VivesDebate: A New Annotated Multilingual Corpus of Argumentation in a Debate Tournament

Ramon Ruiz-Dolz, Montserrat Nofre, Mariona Taulé, Stella Heras i Ana García-Fornés
Applied Science 2021, 11(15). Special Issue Machine Learning and Natural Language Processing


The application of the latest Natural Language Processing breakthroughs in computational argumentation has shown promising results, which have raised the interest in this area of research. However, the available corpora with argumentative annotations are often limited to a very specific purpose or are not of adequate size to take advantage of state-of-the-art deep learning techniques (e.g., deep neural networks). In this paper, we present VivesDebate, a large, richly annotated and versatile professional debate corpus for computational argumentation research.
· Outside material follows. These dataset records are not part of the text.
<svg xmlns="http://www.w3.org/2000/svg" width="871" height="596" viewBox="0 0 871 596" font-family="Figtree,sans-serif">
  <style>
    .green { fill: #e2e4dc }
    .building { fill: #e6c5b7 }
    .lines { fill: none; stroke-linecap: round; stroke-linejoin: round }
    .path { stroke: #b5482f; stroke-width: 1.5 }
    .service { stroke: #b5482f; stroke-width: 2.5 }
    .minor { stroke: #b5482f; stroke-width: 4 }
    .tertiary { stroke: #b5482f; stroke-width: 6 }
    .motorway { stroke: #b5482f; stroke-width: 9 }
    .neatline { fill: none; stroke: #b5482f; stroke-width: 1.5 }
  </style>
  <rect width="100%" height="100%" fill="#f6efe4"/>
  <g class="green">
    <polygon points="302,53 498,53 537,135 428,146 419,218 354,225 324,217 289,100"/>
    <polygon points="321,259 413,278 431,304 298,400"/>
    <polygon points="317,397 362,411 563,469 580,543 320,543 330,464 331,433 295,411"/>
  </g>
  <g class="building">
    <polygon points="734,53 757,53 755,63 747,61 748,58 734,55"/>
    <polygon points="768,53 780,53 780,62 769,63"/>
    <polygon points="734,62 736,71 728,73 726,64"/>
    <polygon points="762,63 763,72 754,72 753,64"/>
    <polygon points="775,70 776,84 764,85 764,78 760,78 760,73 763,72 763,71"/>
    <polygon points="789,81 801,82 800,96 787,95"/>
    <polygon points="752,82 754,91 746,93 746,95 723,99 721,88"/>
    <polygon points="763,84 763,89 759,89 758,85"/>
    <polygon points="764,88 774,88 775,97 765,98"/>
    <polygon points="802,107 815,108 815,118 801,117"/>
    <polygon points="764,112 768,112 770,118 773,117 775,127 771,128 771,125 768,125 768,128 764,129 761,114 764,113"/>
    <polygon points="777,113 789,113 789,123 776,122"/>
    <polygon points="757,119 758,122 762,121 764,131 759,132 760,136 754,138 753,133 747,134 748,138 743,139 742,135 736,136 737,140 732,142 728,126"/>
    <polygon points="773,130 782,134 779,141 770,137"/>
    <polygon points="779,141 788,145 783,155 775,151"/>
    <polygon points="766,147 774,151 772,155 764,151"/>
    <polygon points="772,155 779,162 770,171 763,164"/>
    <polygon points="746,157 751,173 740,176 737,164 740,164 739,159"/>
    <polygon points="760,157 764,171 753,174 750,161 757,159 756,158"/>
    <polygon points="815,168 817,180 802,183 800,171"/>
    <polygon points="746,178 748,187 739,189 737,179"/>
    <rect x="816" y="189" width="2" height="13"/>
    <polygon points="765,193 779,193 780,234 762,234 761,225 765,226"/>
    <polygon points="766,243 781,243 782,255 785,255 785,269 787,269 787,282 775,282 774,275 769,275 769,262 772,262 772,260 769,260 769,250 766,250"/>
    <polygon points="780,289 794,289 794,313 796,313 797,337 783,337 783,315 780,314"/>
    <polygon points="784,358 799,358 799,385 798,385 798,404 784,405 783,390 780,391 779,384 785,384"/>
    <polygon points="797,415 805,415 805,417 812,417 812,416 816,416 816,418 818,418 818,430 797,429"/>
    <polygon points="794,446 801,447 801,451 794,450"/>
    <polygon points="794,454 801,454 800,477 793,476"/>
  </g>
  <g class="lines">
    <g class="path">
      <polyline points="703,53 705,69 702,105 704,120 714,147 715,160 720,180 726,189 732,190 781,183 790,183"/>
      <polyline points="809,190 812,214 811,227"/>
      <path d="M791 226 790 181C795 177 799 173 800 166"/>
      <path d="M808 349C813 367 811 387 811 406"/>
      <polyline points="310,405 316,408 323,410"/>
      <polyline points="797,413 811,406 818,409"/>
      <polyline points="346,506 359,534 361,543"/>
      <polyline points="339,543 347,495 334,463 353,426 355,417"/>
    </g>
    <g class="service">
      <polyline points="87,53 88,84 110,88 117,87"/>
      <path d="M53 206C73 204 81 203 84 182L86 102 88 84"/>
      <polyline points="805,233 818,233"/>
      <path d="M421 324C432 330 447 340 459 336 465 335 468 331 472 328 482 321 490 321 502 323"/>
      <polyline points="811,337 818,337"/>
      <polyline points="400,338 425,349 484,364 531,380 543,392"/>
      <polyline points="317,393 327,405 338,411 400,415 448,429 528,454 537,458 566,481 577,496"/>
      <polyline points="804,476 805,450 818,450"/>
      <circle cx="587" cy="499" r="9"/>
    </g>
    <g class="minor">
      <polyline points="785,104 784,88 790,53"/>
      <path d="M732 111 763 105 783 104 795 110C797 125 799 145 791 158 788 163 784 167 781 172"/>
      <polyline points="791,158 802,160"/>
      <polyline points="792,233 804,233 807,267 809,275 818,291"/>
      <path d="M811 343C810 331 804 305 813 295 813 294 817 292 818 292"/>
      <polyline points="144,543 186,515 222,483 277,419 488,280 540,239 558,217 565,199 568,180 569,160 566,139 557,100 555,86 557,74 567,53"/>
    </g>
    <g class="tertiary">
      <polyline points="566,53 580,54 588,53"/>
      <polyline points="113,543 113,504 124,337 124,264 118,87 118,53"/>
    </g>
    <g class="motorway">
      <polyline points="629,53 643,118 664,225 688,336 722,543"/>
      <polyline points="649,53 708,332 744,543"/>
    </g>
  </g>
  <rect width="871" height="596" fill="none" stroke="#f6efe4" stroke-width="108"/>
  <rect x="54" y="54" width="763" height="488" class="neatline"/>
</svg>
The corpus has been created from 29 transcripts of a debate tournament in Catalan and has been machine-translated into Spanish and English. The annotation contains argumentative propositions, argumentative relations, debate interactions and professional evaluations of the arguments and argumentation. The presented corpus can be useful for research on a heterogeneous set of computational argumentation underlying tasks such as Argument Mining, Argument Analysis, Argument Evaluation or Argument Generation, among others. All this makes VivesDebate a valuable resource for computational argumentation research within the context of massive corpora aimed at Natural Language Processing tasks.